Bryan's early exit from the wrestling business makes me think of the many professional athletes that have been forced to retire because of injuries.

Two Hall of Fame NFL quarterbacks that won four Super Bowls between them--Troy Aikman and Steve Young--both walked away after enduring one too many concussions. Like Bryan, Aikman suffered 10 head injuries during his career.

Though both retired before they had planned, they were at least in the latter stages of their careers. They had already reached their summits. Unfortunately, Bo Jackson never got to say the same.

The Heisman Trophy winner was quickly emerging as one of the best running backs in the NFL. He was off to the best season in his three-year career when he sustained a hip injury that ultimately ended his days in football.
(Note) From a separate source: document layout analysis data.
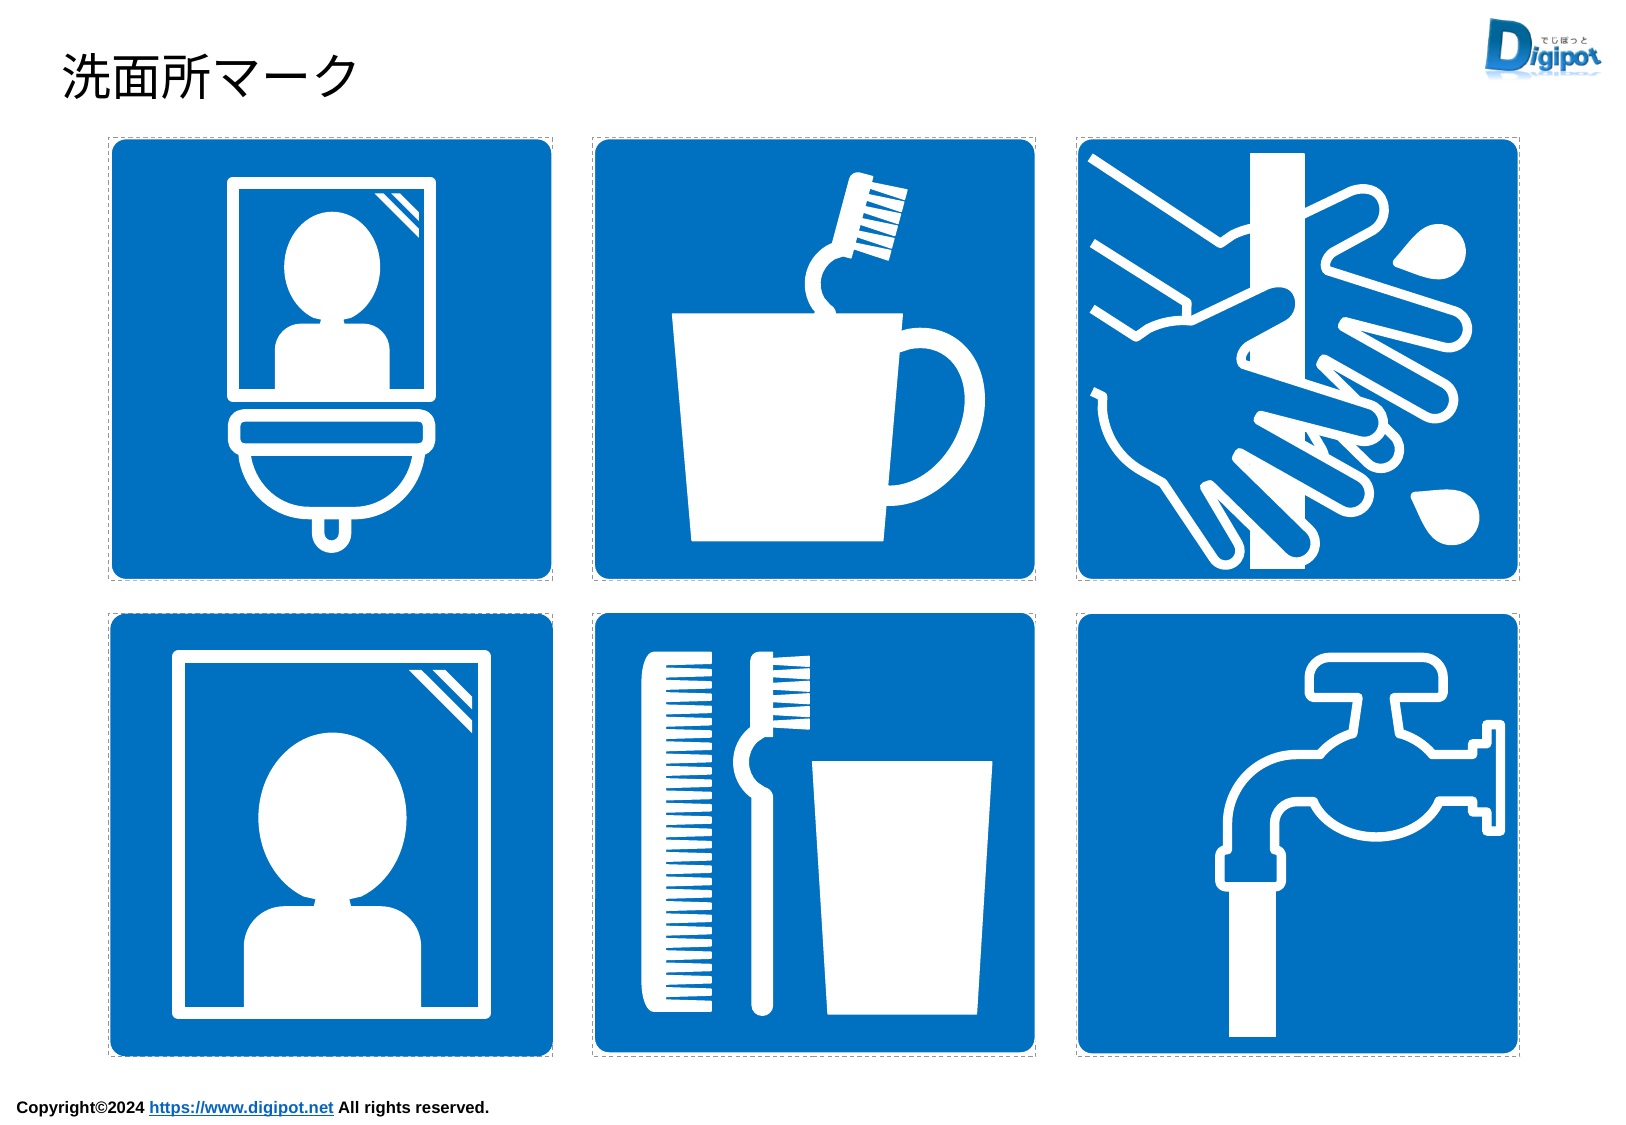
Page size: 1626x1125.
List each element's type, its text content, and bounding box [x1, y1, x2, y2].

text_box 洗面所マーク [46, 38, 377, 113]
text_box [111, 138, 553, 580]
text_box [111, 614, 553, 1056]
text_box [1077, 613, 1519, 1055]
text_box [594, 612, 1036, 1054]
picture [1485, 18, 1602, 82]
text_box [594, 138, 1036, 580]
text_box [1077, 138, 1519, 580]
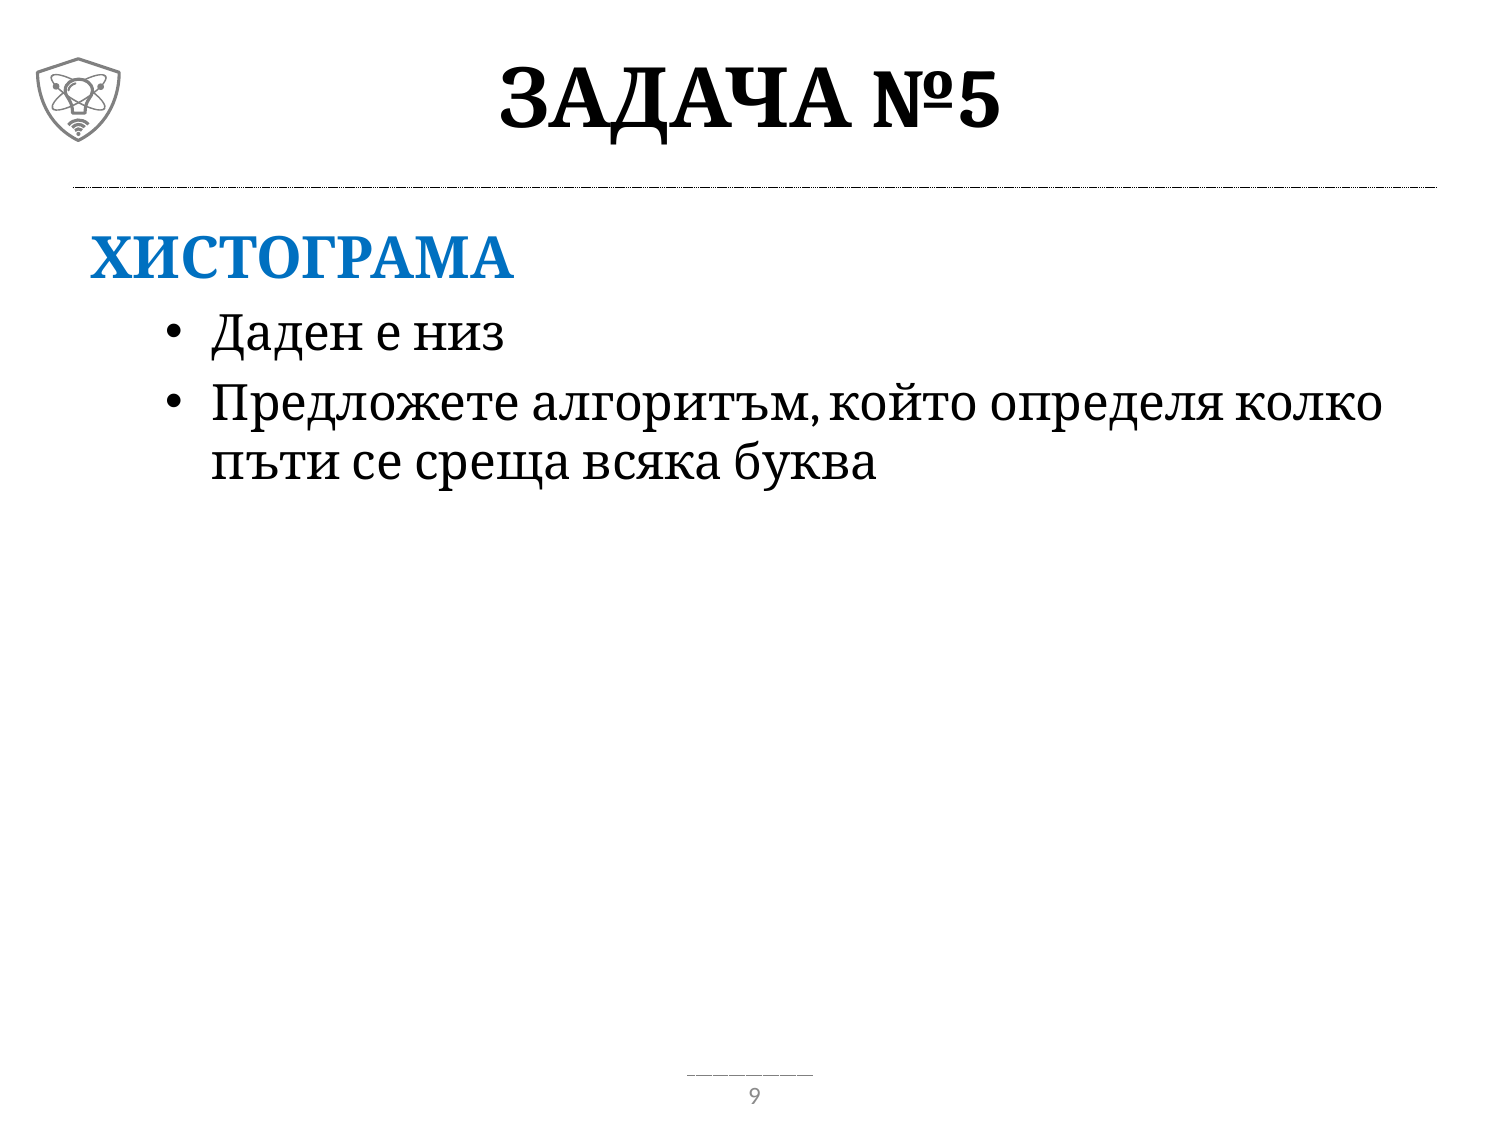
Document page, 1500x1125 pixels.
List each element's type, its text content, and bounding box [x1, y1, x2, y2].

list Хистограма Даден е низ Предложете алгоритъм, който определя колко пъти се среща всяка буква [75, 212, 1450, 1063]
title Задача №5 [0, 0, 1500, 188]
slide_number 9 [579, 1065, 930, 1125]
Terrell Davis was another great running back cursed by injuries. Davis was the 1998 NFL MVP and Super Bowl XXXII MVP. He would certainly be a Hall of Famer right now if knee injuries hadn't forced him to retire after just seven seasons.
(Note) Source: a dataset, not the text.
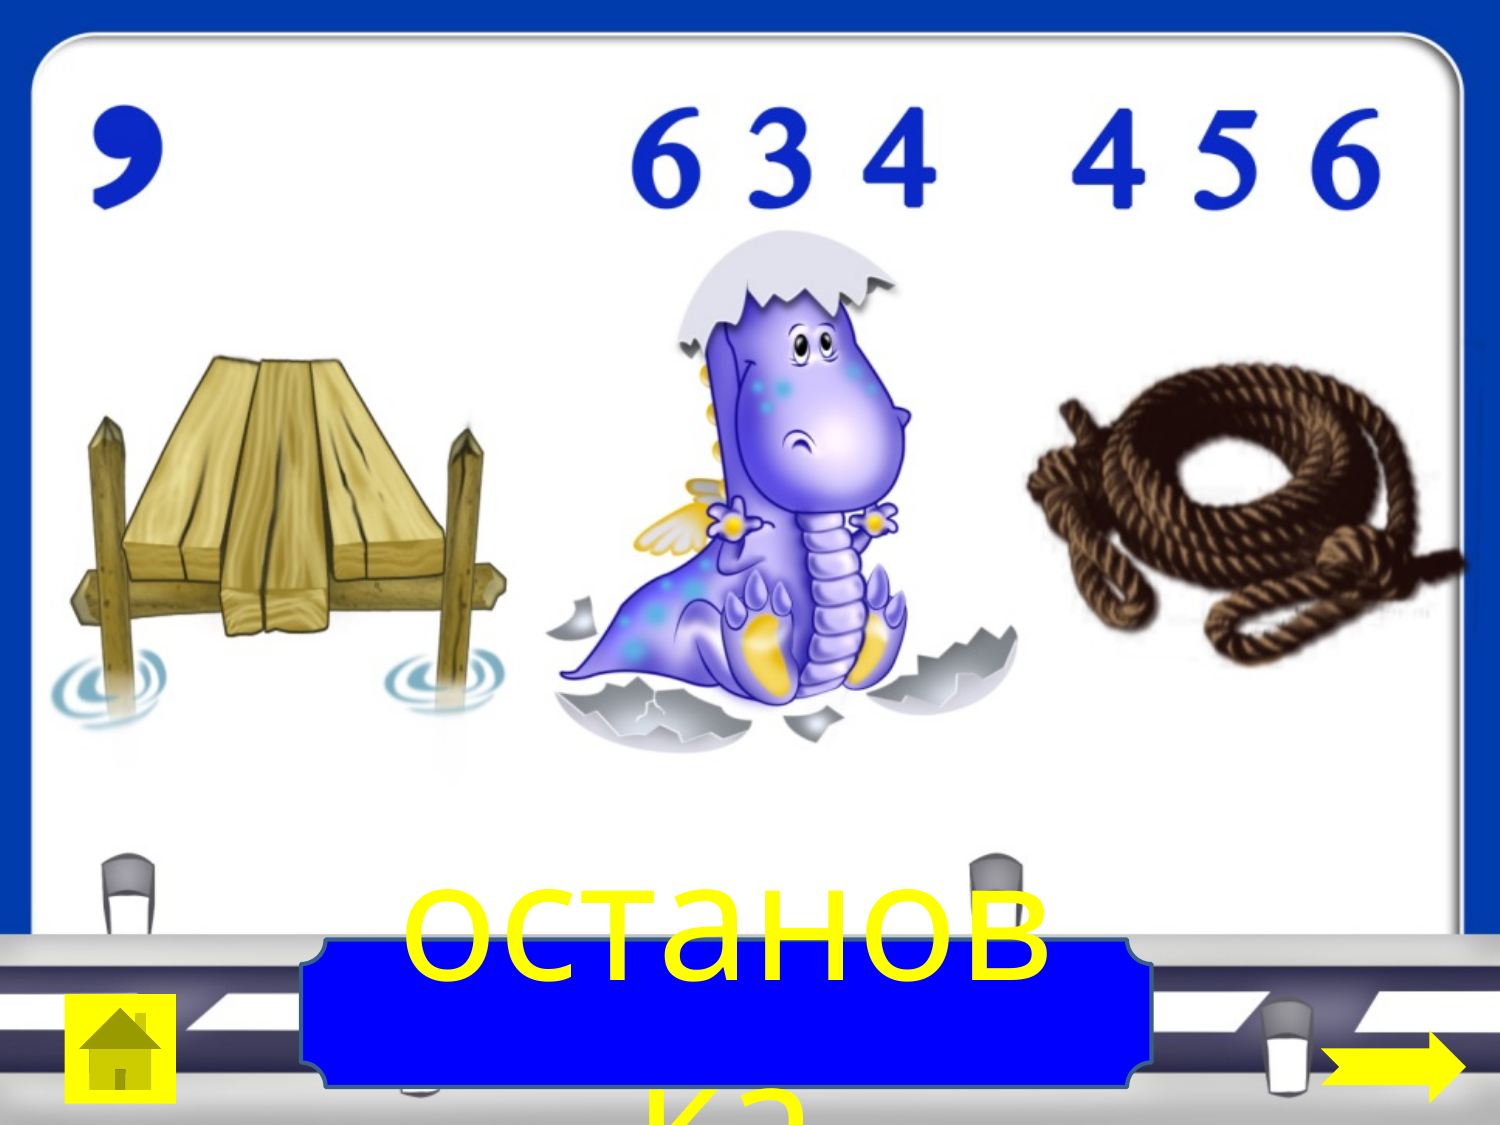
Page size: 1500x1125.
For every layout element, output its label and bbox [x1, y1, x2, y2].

list [0, 0, 1500, 1125]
Ankle injuries plagued Bill Walton. Walton was one of the greatest college basketball players of all time and won two titles in the NBA, but he was forced to retire after nine years.
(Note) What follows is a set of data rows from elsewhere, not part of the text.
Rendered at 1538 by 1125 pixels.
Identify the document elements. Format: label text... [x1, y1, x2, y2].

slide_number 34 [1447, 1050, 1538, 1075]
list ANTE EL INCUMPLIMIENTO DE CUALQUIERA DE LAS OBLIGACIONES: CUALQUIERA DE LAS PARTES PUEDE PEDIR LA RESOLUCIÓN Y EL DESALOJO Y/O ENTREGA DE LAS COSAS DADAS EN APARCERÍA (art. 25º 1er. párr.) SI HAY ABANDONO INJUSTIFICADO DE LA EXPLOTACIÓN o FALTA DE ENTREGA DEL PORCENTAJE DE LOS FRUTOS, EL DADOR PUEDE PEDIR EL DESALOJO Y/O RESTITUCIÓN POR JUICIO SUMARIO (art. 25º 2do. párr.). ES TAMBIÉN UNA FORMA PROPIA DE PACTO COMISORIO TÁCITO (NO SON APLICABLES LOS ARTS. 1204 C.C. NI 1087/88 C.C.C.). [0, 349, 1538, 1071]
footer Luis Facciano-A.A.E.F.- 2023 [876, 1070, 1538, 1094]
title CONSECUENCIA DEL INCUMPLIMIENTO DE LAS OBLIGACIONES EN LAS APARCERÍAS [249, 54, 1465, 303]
In baseball, Sandy Koufax was one of the greatest pitchers in Major League history. He was a seven-time All-Star, four-time World Series champion, three-time Cy Young Award winner and pitched four no-hitters in his career.

Though, Koufax was forced to retire at just 30 years old because of an arthritic condition.

No matter the sport, it's always tough to see a great career end or great potential lost because an athlete is betrayed by their body.